In this course, we will examine how hormones can produce changes in behavior, but also how behavioral interactions can alter hormones. We will primarily discuss hormone-behavior interactions in mammalian systems with an emphasis on humans and non-human primates. Throughout the course, we will explore the hormonal influences on sex determination, sexual behavior, parental behavior, dominance and aggression, responses to stressful stimuli, immune function and homeostasis, biological rhythms, learning and memory, maturation, ageing and senescence, and several behaviors relevant to humans such as motivation and mood. The course will be taught as a mixture of lecture, discussion, and student presentations.
In this graduate seminar, we will take an in-depth look at the literature on mechanisms that mediate adaptive behavior in primates and other animals. We will explore such mechanisms as hormones, neurobiology of behavior, phenotypic plasticity, immunology, animal learning, spatial orientation, communication, and cognition. The objective of the course is to enable students to (1) understand the connections across different levels of biological organization, (2) critically read and assess the primary literature in this subject, and (3) gain an understanding of current methods of data collection with respect to these mechanisms. The course will focus on mechanisms that mediate adaptive behavior in primates, but will draw upon other animal examples where necessary.

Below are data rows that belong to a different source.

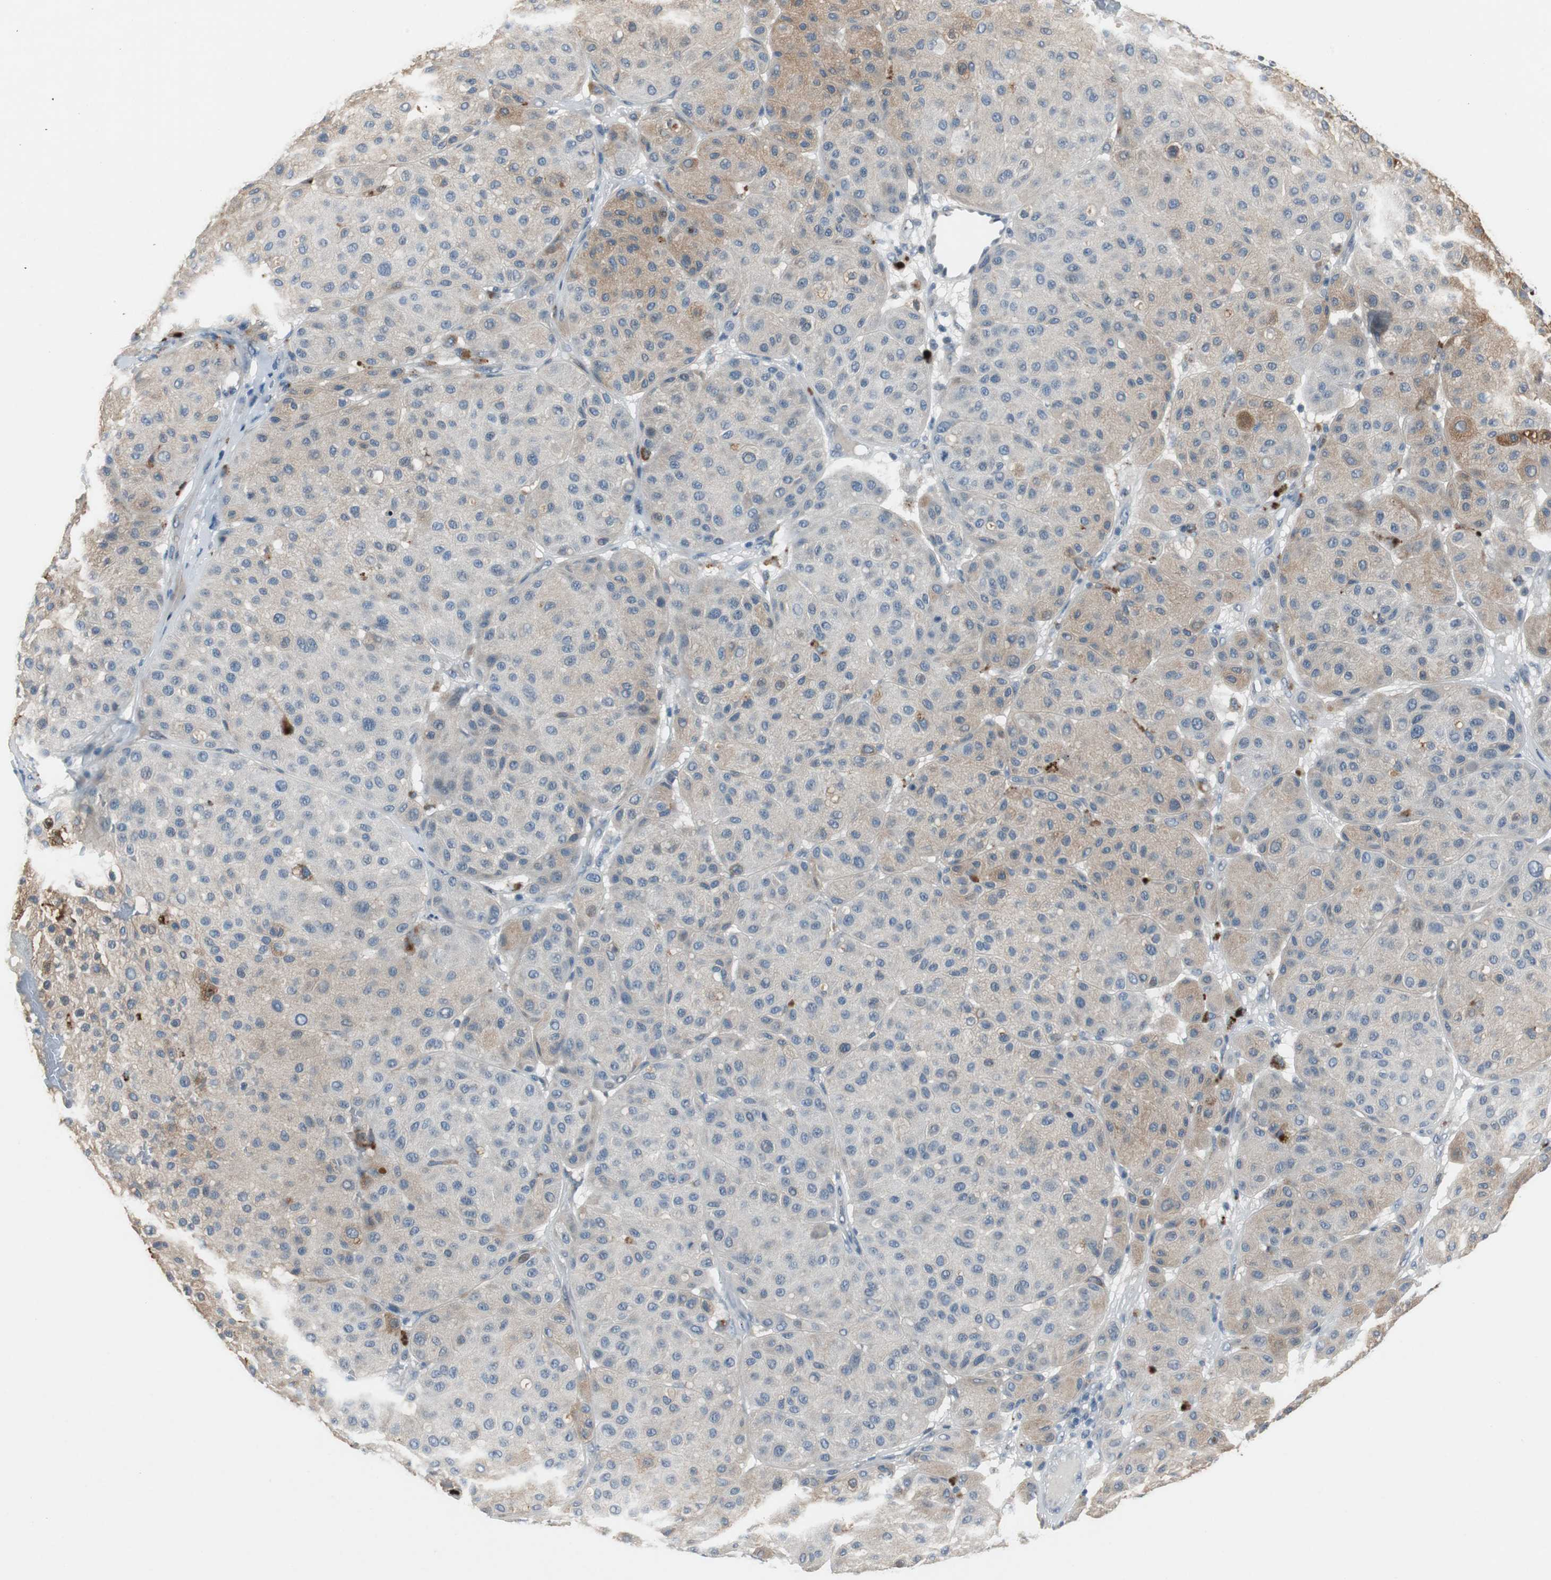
{"staining": {"intensity": "weak", "quantity": "25%-75%", "location": "cytoplasmic/membranous"}, "tissue": "melanoma", "cell_type": "Tumor cells", "image_type": "cancer", "snomed": [{"axis": "morphology", "description": "Normal tissue, NOS"}, {"axis": "morphology", "description": "Malignant melanoma, Metastatic site"}, {"axis": "topography", "description": "Skin"}], "caption": "Weak cytoplasmic/membranous positivity is seen in about 25%-75% of tumor cells in melanoma.", "gene": "PCYT1B", "patient": {"sex": "male", "age": 41}}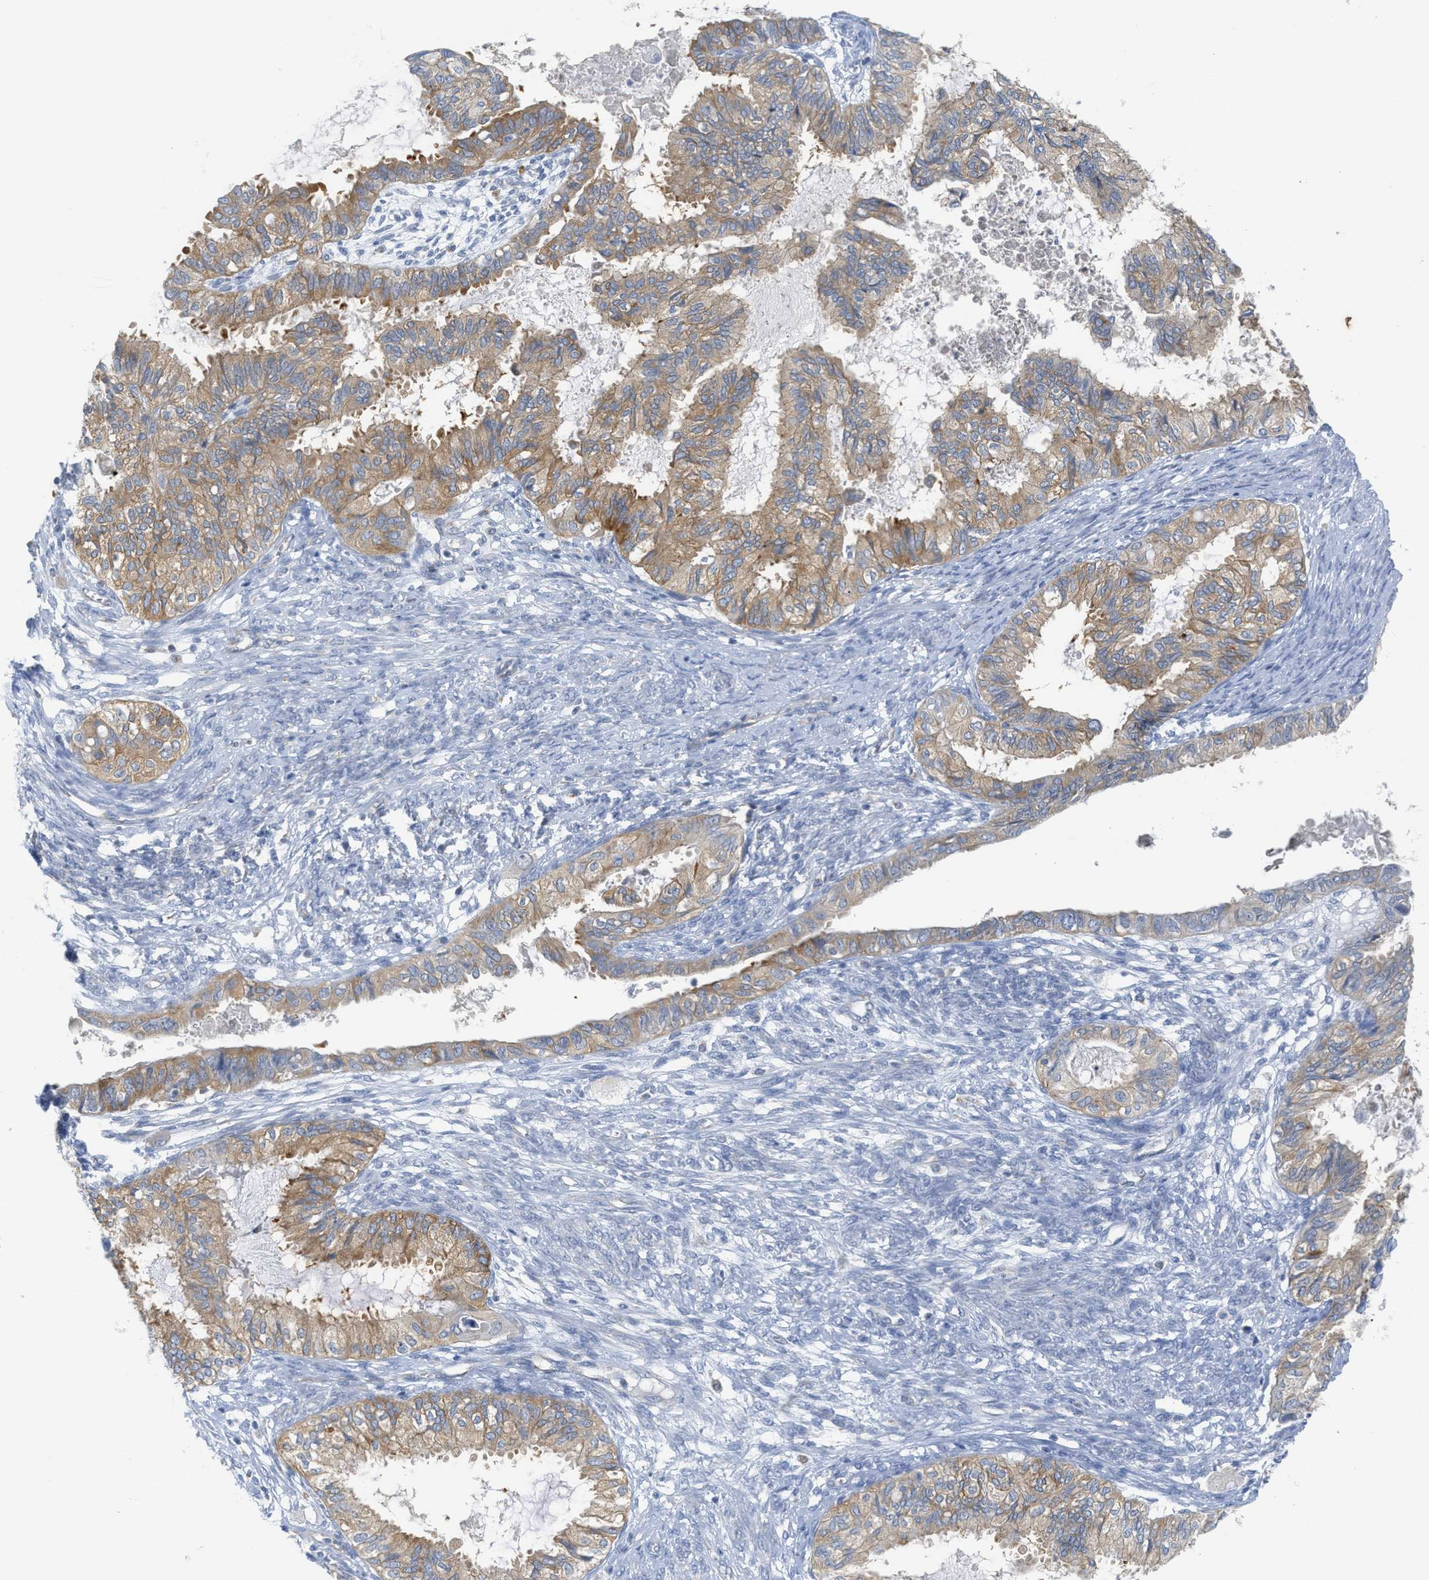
{"staining": {"intensity": "moderate", "quantity": ">75%", "location": "cytoplasmic/membranous"}, "tissue": "cervical cancer", "cell_type": "Tumor cells", "image_type": "cancer", "snomed": [{"axis": "morphology", "description": "Normal tissue, NOS"}, {"axis": "morphology", "description": "Adenocarcinoma, NOS"}, {"axis": "topography", "description": "Cervix"}, {"axis": "topography", "description": "Endometrium"}], "caption": "Moderate cytoplasmic/membranous staining for a protein is seen in about >75% of tumor cells of adenocarcinoma (cervical) using IHC.", "gene": "GATD3", "patient": {"sex": "female", "age": 86}}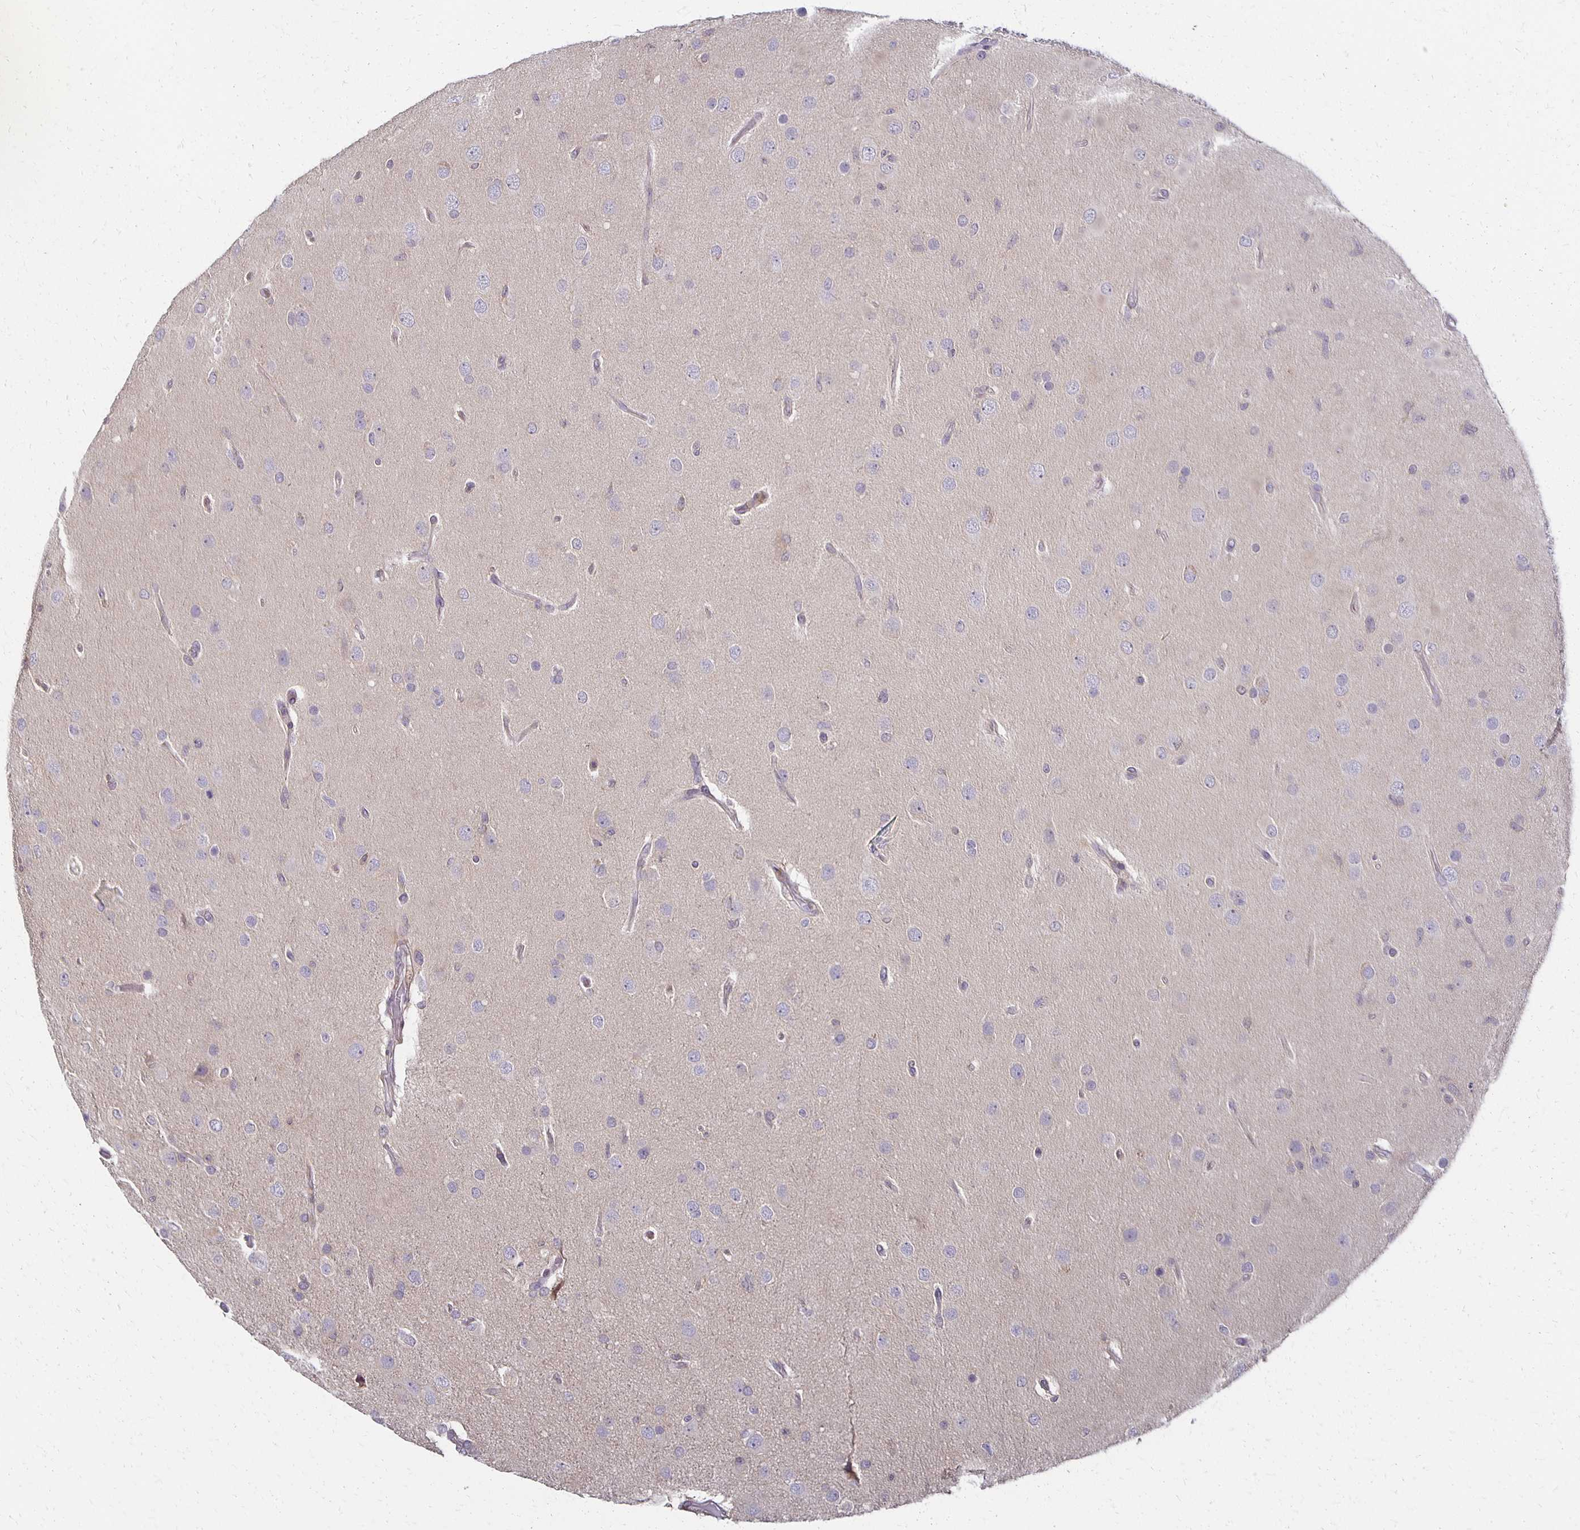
{"staining": {"intensity": "negative", "quantity": "none", "location": "none"}, "tissue": "glioma", "cell_type": "Tumor cells", "image_type": "cancer", "snomed": [{"axis": "morphology", "description": "Glioma, malignant, High grade"}, {"axis": "topography", "description": "Brain"}], "caption": "An immunohistochemistry (IHC) histopathology image of glioma is shown. There is no staining in tumor cells of glioma.", "gene": "GPX4", "patient": {"sex": "male", "age": 53}}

This is a graduate seminar that will cover some of the most current research in primate studies. The seminar will be organized around weekly inter-departmental primatology lectures given by some of the leading experts in the field. Each week we will read and discuss several current publications of the visiting speaker. We will then meet with the speaker to ask questions and further discuss their research after attending the lecture on Friday afternoon.